Starting To Realize My Wife Abused MeOkay, my wife left a couple weeks ago, and the time has been painful, chaotic, lonely, busy, and tiring.
But I'm reading alot and talking alot. I am recalling all the times she called me names, out of spite. "Gay" was a favorite of hers, because she thought I didnt want to have sex with her. No, I didnt want to have sex when she was being abusive or drunk. I am attracted to the female body.
Asking me if I can "get it up" when getting ready to have sex. Why would someone ask this? I had one (1) episode after drinking heavily, why does it come up every time after?
She gets angry if I don't make dinner. She refuses to wash dishes. Makes the kids do stuff for her instead, her "slaves" as she says. Get her water, get her book, get her the phone.

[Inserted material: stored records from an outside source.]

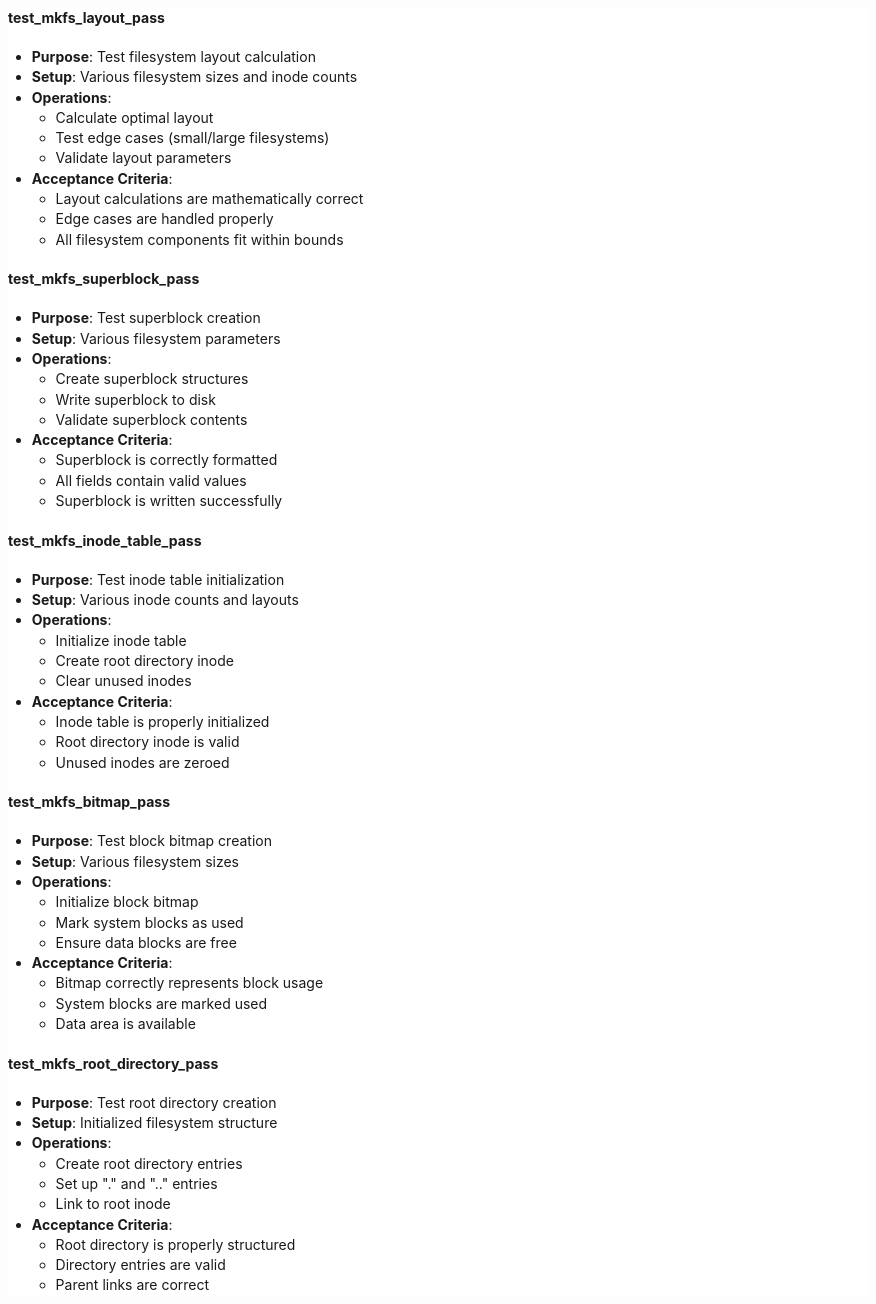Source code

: #### test_mkfs_layout_pass
- **Purpose**: Test filesystem layout calculation
- **Setup**: Various filesystem sizes and inode counts
- **Operations**:
  - Calculate optimal layout
  - Test edge cases (small/large filesystems)
  - Validate layout parameters
- **Acceptance Criteria**:
  - Layout calculations are mathematically correct
  - Edge cases are handled properly
  - All filesystem components fit within bounds

#### test_mkfs_superblock_pass
- **Purpose**: Test superblock creation
- **Setup**: Various filesystem parameters
- **Operations**:
  - Create superblock structures
  - Write superblock to disk
  - Validate superblock contents
- **Acceptance Criteria**:
  - Superblock is correctly formatted
  - All fields contain valid values
  - Superblock is written successfully

#### test_mkfs_inode_table_pass
- **Purpose**: Test inode table initialization
- **Setup**: Various inode counts and layouts
- **Operations**:
  - Initialize inode table
  - Create root directory inode
  - Clear unused inodes
- **Acceptance Criteria**:
  - Inode table is properly initialized
  - Root directory inode is valid
  - Unused inodes are zeroed

#### test_mkfs_bitmap_pass
- **Purpose**: Test block bitmap creation
- **Setup**: Various filesystem sizes
- **Operations**:
  - Initialize block bitmap
  - Mark system blocks as used
  - Ensure data blocks are free
- **Acceptance Criteria**:
  - Bitmap correctly represents block usage
  - System blocks are marked used
  - Data area is available

#### test_mkfs_root_directory_pass
- **Purpose**: Test root directory creation
- **Setup**: Initialized filesystem structure
- **Operations**:
  - Create root directory entries
  - Set up "." and ".." entries
  - Link to root inode
- **Acceptance Criteria**:
  - Root directory is properly structured
  - Directory entries are valid
  - Parent links are correct

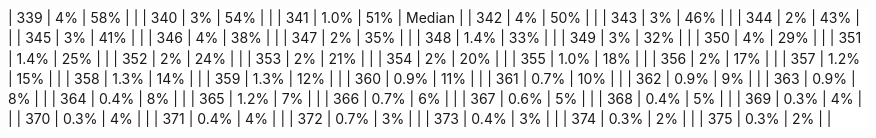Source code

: | 339 | 4% | 58% |  |
| 340 | 3% | 54% |  |
| 341 | 1.0% | 51% | Median |
| 342 | 4% | 50% |  |
| 343 | 3% | 46% |  |
| 344 | 2% | 43% |  |
| 345 | 3% | 41% |  |
| 346 | 4% | 38% |  |
| 347 | 2% | 35% |  |
| 348 | 1.4% | 33% |  |
| 349 | 3% | 32% |  |
| 350 | 4% | 29% |  |
| 351 | 1.4% | 25% |  |
| 352 | 2% | 24% |  |
| 353 | 2% | 21% |  |
| 354 | 2% | 20% |  |
| 355 | 1.0% | 18% |  |
| 356 | 2% | 17% |  |
| 357 | 1.2% | 15% |  |
| 358 | 1.3% | 14% |  |
| 359 | 1.3% | 12% |  |
| 360 | 0.9% | 11% |  |
| 361 | 0.7% | 10% |  |
| 362 | 0.9% | 9% |  |
| 363 | 0.9% | 8% |  |
| 364 | 0.4% | 8% |  |
| 365 | 1.2% | 7% |  |
| 366 | 0.7% | 6% |  |
| 367 | 0.6% | 5% |  |
| 368 | 0.4% | 5% |  |
| 369 | 0.3% | 4% |  |
| 370 | 0.3% | 4% |  |
| 371 | 0.4% | 4% |  |
| 372 | 0.7% | 3% |  |
| 373 | 0.4% | 3% |  |
| 374 | 0.3% | 2% |  |
| 375 | 0.3% | 2% |  |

Me and the kids are not her slaves. We do these things to make her happy, but it doesn't make her happy, just avoids wicked behavior for a minute.
Now she is gone, and I really am at the point where I do not want to see her at all. I am afraid that she will start a fight or pick on me or something. Exchanging our daughter seems to work best if I don't have to see her.
I am not that subserviant, I don't want to be. She is ill alot for various things, nothing life threatening, but ruin the fun in life. Sometimes I wonder if she is sick just to avoid work, or helping around the house.
Then once in a while she will go on a terror of cleaning, and rearranging, and cleaning, and is sure to call her family and her friends and tell her how busy she is cleaning. I just shake my head thinking "I clean almost every day".
But now she is gone. I am no longer her slave. I am free. I enjoy my time alone with my daughter immensely. I am starting to be happy, for short moments, that the monster is gone.